Prima facie arguments for EBT testing suggest that "a picture is worth a thousand words" and, accordingly, an abnormal coronary calcium study could be expected to activate a previously unmotivated person to improve unhealthy behaviors. A similar argument was recently advanced in relation to testing for C-reactive protein (CRP) as a potential motivational device among patients who were overweight or hypertensive, smoked, or had other CHD risk factors.¹⁶ While CRP is not a direct image of the arteries, those who promote this test argue that CRP provides a biochemical "image" of the atherosclerotic process that might allow a clinician to target risk factor modification to those at greatest risk.¹⁹ Neither test has been proven to provide this motivational jolt to the average patient. Thus, the randomized trial by O'Malley et al is welcome evidence amid a sea of conjecture.
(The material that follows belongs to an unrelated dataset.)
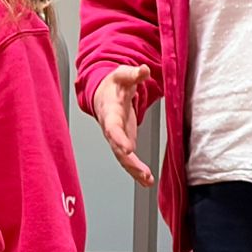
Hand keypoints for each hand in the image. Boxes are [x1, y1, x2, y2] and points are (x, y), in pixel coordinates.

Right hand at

In the study by O'Malley et al,¹⁷ the use of coronary calcium screening in asymptomatic patients as part of a routine health examination did not lead to improved risk factor control as judged by the Framingham Risk Score 1 year after testing. However, the application of case management, which attempted to focus on the complex nature of behavior change in the clinical setting as discussed herein,¹² resulted in improved risk factor scores compared with usual care. The results apply most directly to the kinds of patients studied here: relatively healthy, asymptomatic, younger (average age, 42 years), well-educated individuals with comparatively low Framingham Risk Scores (average predicted risk of only 5% in 10 years). The results reinforce previous recommendations to avoid use of EBT testing in relatively low-risk people,^{14 ,18} especially as a "screening" tool. The findings, while not directly assessing other imaging modes or biochemical tests like CRP, are likely to apply to use of those tests in similar kinds of patients. The study also complements previous research on the utility of case management to improve risk factor control in primary and secondary prevention of CHD.^{2 ,12}

Additional research is needed to define whether EBT testing can improve patient outcomes in other clinical settings and other patient populations. Of note, there were trends toward improvement among patients with abnormal calcium scans, suggesting that high-risk patients might benefit from EBT testing. Another important question is whether EBT improves patient outcomes in individuals who seek testing rather than in those offered testing in a primary care setting. After all, this is how EBT testing is most commonly used now, and perhaps such testing can be more effective than was evident in the study by O'Malley et al.¹⁷ But EBT testing may also have adverse effects, as discussed by O'Malley et al,¹⁷ such as false reassurance among those with negative scans. Given that the median coronary calcium score in large samples of men younger than 50 years is in the range of 3 units by the Agatston method,²⁰ it is possible that certain patients with high Framingham Risk Scores will have a low calcium score and mistakenly conclude that they are at low long-term risk of CHD events. The data presented by O'Malley et al suggest that this may not be a serious problem. Definite answers to these and other questions regarding EBT and intensive case management will require carefully conducted trials such as that by O'Malley et al.¹⁷

To date, most research on EBT has been observational in nature, based entirely on self-referred patients. The randomized trial reported by O'Malley et al should set the stage for future work. Based on the trial results, intensive case management emerges as a viable primary prevention approach while the role of EBT remains uncertain. The report by O'Malley et al¹⁷ will hopefully encourage design and execution of additional randomized trials to define specific roles for EBT in risk prediction. It should also stimulate greater scrutiny of other new tests, including carotid ultrasonography for measurement of intimal-medial thickness, brachial artery reactivity studies to assess endothelial dysfunction, and CRP and other biochemical markers of inflammation.